**Information:**
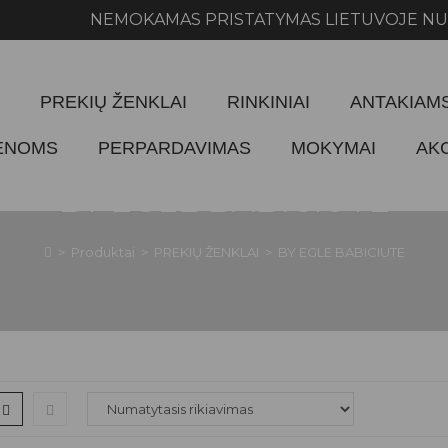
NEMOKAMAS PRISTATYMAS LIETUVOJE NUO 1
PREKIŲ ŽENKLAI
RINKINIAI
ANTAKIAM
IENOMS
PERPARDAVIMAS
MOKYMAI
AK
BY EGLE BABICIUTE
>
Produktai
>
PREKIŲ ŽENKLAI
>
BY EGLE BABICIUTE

--

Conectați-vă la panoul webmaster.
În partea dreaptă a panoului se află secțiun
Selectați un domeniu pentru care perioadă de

...

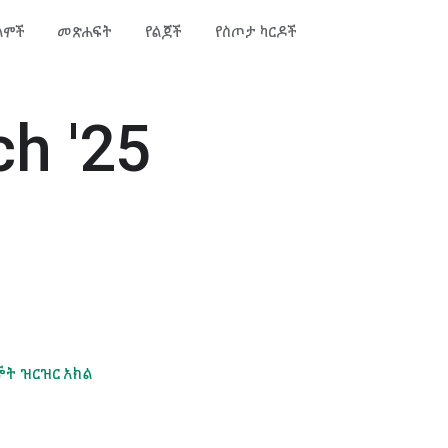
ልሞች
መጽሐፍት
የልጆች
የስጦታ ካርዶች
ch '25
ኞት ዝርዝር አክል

**Task brief:**
Revise the lines beginning at the one containing "Conectați-vă la panoul webmaster." and ending with the one containing "Selectați un domeniu pentru care perioadă de" by putting "site" in place of "domeniu". Leave the rest of the text unchanged.

**Solution:**
Conectați-vă la panoul webmaster.
În partea dreaptă a panoului se află secțiun
Selectați un site pentru care perioadă de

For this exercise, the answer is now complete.